Answ. 2. Some acknowledge an error in the transcribers of the present Hebrew copies. In this language, the numeral letters for twenty-two and forty-two are so similar that they might easily be mistaken. For that it was read twenty-two here, as it is in the Book of Kings, in other Hebrew copies, they gather from hence, that it is at this day so read in divers ancient Greek copies, as also in those two ancient translations, the Syriac and the Arabic, and particularly in that famous and most ancient copy of the Syriac, which was used by the church of Antioch in the primitive times, and to this day is kept in the church of Antioch, from which that most reverend, learned, pious, and public-spirited archbishop Usher did at his own great charge get another copy transcribed, in which he hath published to all the world that he found it here written twenty and two years old, &c.
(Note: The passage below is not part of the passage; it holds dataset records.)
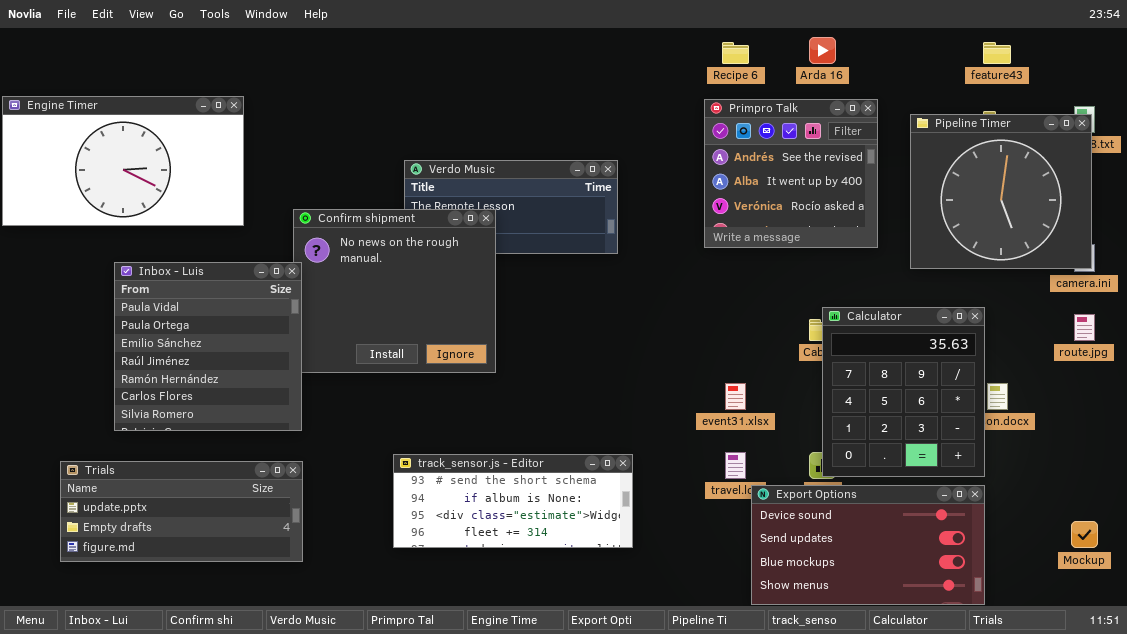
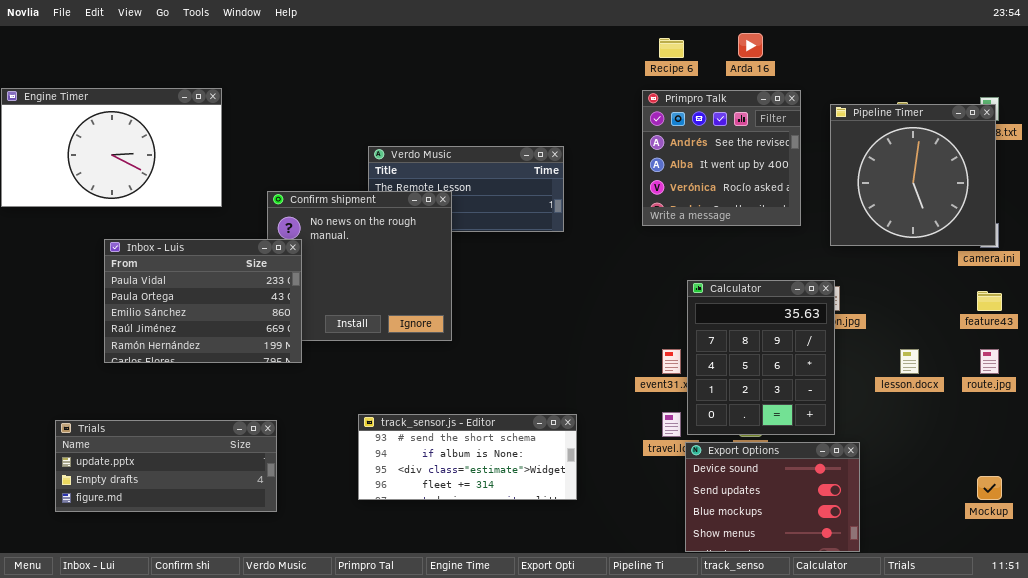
feature43: [983,42,1011,64] -> [977,291,1002,311], moved
Inbox - Luis: [114,262,302,431] -> [104,239,302,363], resized
Calculator: [822,307,985,477] -> [687,280,835,435], moved
route.jpg: [1074,314,1095,341] -> [980,349,999,374], moved
Export Options: [751,485,985,605] -> [685,442,860,552], resized

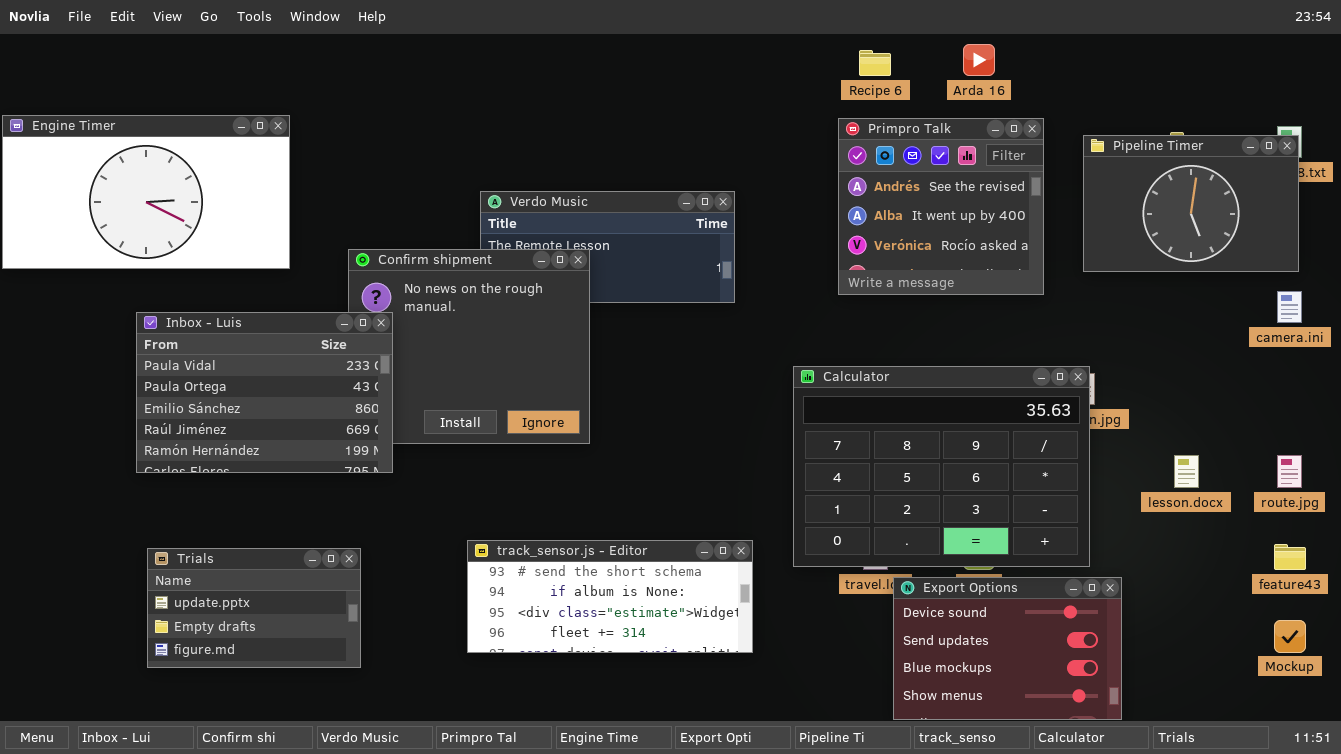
Pipeline Timer: [830,104,996,246] -> [1083,135,1299,272], resized
Calculator: [687,280,835,435] -> [793,366,1090,567], resized
feature43: [977,291,1002,311] -> [1274,544,1306,570], moved
Trials: [55,420,277,512] -> [147,548,361,668], resized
Nor doth this overthrow the authority of the sacred text, as infidels would have it, partly because it is only an historical passage, of no importance to the substantial doctrines of faith and a good life; and partly because the question here is not whether this text be true, but which is the true reading of the text, whether that of the generality of present copies, or that which was used in the ancient copies, which the ancient and venerable translators above mentioned did follow; for it seems unreasonable and uncharitable to think that all of them would have conspired to have changed the text, and put in twenty and two for forty and two, if they had so read it in their Hebrew copies. Nor can this open any great door to those innumerable changes which some have boldly and rashly made in the Hebrew text without any such pretence of authority, as there is for this, which, as they are affirmed without reason, or authority, or necessity, so they may as easily be rejected. If all this will not satisfy our present infidels, I desire them only to consider what hath been hinted before upon such occasions, that many difficulties which did seem unanswerable, being now fully cleared by later writers, it is but reasonable to think that this may be so in after-times, either by finding of some Hebrew copies in which it may be twenty and two years, &c., or by some other way.